• **TO BE DONE**:
Could you rewrite the lines starting at the one containing "order: Commelinales" and ending at the one containing "genus: Arabis", both included, as a numbered list with blank lines left out?

(Data entries)
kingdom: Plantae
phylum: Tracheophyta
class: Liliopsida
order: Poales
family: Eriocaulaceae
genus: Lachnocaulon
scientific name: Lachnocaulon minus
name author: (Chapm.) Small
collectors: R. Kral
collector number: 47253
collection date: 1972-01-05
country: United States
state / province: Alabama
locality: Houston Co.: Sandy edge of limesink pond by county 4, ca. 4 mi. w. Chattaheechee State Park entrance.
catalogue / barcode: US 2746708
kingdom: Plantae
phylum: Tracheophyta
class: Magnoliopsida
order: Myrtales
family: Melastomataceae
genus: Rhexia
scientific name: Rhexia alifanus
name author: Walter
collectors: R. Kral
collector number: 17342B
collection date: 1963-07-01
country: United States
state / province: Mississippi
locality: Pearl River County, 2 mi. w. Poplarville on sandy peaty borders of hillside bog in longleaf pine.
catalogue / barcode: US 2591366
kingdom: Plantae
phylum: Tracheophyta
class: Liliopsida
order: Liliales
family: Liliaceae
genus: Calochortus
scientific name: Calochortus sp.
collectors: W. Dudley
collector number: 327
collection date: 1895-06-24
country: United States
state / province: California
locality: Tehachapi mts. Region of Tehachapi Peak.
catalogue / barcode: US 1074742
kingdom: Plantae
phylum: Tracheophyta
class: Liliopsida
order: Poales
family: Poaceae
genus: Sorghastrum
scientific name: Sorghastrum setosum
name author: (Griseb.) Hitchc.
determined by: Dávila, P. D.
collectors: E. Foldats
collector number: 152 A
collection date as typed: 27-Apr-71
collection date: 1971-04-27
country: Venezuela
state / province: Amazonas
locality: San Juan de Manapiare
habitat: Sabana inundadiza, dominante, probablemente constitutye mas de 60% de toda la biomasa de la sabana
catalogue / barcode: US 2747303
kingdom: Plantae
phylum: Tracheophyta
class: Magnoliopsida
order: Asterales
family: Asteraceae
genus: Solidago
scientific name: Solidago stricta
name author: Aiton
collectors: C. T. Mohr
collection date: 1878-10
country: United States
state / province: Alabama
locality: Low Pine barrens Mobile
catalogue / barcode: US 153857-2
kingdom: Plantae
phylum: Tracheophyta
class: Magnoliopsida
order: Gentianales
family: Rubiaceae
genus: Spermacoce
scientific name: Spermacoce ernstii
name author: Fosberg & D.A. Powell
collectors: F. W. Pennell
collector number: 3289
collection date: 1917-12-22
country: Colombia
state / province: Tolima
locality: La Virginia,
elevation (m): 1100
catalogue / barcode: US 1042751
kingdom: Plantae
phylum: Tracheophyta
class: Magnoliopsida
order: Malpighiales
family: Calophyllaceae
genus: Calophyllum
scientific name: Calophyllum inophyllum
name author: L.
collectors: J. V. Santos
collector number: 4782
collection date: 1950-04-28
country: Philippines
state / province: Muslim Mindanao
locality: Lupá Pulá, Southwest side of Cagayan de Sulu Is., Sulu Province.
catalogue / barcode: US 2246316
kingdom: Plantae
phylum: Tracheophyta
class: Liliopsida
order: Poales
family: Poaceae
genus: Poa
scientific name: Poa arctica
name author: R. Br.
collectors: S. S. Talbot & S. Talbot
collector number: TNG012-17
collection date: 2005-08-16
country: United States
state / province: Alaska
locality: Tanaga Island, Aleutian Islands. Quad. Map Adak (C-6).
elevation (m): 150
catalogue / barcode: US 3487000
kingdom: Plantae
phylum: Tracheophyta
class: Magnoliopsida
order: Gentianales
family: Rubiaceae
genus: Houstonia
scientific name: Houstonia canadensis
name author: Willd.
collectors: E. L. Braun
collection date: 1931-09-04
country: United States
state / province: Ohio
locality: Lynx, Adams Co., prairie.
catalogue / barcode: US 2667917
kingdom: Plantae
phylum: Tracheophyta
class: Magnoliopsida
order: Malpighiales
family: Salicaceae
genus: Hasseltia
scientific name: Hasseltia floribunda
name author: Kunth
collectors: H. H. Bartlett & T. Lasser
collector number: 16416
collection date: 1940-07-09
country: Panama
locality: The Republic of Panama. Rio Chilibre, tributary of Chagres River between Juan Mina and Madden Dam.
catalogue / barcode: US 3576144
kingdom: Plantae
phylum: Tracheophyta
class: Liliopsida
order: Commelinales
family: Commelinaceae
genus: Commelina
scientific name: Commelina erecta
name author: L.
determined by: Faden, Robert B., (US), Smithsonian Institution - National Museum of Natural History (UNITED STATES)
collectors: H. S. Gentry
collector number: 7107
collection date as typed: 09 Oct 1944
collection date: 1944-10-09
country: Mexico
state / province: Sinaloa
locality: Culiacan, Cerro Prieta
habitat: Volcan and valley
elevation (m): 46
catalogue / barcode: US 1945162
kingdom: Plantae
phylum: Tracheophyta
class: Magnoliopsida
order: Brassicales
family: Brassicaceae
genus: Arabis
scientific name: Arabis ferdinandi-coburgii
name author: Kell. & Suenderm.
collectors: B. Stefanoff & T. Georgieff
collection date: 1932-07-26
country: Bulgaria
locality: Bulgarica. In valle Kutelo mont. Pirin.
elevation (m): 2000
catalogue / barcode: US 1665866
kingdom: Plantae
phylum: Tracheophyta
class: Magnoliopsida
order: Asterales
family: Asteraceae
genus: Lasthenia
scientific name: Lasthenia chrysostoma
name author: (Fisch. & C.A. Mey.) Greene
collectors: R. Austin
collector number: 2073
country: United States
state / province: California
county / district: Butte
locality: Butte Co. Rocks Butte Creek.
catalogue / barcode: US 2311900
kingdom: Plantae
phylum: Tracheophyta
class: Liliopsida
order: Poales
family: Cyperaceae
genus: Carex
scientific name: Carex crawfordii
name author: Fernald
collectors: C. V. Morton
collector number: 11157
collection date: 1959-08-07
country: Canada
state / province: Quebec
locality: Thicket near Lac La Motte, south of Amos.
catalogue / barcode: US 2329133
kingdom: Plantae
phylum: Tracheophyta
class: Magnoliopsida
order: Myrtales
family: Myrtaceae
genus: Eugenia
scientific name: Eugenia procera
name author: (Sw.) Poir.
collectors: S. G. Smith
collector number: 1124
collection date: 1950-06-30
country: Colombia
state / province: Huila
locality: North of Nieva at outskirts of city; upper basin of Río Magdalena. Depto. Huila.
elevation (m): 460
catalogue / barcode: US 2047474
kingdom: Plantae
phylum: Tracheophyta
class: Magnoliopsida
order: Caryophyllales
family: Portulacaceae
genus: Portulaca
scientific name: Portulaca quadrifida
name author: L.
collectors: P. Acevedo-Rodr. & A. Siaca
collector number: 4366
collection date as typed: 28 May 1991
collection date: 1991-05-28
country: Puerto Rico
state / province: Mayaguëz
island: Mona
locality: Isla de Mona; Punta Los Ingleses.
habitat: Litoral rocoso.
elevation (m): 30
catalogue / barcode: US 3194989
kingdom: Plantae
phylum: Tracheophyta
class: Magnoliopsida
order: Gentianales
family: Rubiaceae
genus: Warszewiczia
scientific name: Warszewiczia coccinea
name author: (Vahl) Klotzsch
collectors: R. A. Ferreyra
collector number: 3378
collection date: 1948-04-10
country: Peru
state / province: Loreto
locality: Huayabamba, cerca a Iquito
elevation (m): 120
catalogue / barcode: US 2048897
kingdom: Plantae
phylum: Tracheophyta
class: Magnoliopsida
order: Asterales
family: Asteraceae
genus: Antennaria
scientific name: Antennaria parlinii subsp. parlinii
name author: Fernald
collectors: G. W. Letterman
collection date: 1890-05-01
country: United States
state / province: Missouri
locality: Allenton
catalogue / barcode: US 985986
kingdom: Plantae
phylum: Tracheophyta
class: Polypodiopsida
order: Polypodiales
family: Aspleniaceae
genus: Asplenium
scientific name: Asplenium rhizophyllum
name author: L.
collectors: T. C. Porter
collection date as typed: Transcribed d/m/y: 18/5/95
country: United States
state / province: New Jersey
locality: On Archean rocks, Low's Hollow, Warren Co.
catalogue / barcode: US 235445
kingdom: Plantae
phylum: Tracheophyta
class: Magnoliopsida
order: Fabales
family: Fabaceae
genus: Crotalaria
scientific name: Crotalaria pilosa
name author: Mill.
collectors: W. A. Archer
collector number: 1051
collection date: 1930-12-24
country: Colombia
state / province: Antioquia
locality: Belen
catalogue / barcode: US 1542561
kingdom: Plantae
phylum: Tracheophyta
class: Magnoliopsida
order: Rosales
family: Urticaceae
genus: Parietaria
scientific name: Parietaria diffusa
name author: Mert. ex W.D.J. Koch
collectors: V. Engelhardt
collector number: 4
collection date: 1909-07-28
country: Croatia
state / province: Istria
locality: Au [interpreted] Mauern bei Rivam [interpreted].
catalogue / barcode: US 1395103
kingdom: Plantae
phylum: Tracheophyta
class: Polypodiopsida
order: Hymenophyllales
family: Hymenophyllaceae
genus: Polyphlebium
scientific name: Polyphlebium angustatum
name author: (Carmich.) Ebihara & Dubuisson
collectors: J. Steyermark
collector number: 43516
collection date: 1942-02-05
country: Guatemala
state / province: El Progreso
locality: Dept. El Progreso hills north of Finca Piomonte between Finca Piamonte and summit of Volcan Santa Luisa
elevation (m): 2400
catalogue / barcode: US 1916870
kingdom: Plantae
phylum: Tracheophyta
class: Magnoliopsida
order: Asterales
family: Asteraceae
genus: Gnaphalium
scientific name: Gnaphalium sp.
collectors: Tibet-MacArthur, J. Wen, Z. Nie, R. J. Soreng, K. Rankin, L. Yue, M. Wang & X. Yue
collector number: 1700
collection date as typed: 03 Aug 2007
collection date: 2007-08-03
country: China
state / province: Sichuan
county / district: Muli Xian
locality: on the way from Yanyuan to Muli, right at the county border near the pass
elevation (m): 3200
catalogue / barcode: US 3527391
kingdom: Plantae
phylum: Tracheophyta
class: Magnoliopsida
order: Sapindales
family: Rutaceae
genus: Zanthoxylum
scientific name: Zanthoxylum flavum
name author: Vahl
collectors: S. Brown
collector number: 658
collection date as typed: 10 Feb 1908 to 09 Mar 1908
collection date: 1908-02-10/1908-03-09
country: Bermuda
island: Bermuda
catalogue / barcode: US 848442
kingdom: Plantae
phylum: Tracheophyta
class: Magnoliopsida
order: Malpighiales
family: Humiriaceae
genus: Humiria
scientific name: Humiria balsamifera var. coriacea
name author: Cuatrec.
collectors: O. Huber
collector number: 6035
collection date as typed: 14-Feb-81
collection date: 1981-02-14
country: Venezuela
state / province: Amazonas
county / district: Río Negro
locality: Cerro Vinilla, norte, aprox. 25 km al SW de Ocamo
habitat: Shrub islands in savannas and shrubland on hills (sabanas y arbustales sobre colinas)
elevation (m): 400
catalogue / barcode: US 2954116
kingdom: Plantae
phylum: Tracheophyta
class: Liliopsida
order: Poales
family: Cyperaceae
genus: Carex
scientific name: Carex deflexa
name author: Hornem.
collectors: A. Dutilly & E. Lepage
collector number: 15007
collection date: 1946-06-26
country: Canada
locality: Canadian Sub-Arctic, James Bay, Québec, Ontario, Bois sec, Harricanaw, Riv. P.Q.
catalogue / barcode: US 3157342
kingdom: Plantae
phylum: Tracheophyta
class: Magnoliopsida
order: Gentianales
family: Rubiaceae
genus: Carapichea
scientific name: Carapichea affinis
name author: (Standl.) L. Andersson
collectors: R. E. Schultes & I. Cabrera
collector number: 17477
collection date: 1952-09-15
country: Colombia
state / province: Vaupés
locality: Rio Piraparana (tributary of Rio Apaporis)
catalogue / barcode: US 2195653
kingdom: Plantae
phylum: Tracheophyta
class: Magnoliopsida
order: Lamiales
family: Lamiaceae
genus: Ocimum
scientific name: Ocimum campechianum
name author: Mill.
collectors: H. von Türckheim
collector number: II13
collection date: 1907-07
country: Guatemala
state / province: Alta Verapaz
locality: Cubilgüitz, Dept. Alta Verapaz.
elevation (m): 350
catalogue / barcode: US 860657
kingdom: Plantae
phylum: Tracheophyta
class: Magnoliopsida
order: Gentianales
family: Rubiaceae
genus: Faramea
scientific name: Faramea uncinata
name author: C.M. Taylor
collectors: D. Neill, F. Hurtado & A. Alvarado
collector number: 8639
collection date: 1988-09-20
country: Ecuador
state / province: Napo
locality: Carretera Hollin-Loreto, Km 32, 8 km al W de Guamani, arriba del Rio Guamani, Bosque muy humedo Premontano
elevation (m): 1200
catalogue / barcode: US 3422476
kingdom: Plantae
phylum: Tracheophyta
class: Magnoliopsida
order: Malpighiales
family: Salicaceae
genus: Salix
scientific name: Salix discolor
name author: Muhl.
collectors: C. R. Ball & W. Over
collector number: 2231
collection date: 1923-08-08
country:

• **FULL OUTPUT**:
1. order: Commelinales
2. family: Commelinaceae
3. genus: Commelina
4. scientific name: Commelina erecta
5. name author: L.
6. determined by: Faden, Robert B., (US), Smithsonian Institution - National Museum of Natural History (UNITED STATES)
7. collectors: H. S. Gentry
8. collector number: 7107
9. collection date as typed: 09 Oct 1944
10. collection date: 1944-10-09
11. country: Mexico
12. state / province: Sinaloa
13. locality: Culiacan, Cerro Prieta
14. habitat: Volcan and valley
15. elevation (m): 46
16. catalogue / barcode: US 1945162
17. kingdom: Plantae
18. phylum: Tracheophyta
19. class: Magnoliopsida
20. order: Brassicales
21. family: Brassicaceae
22. genus: Arabis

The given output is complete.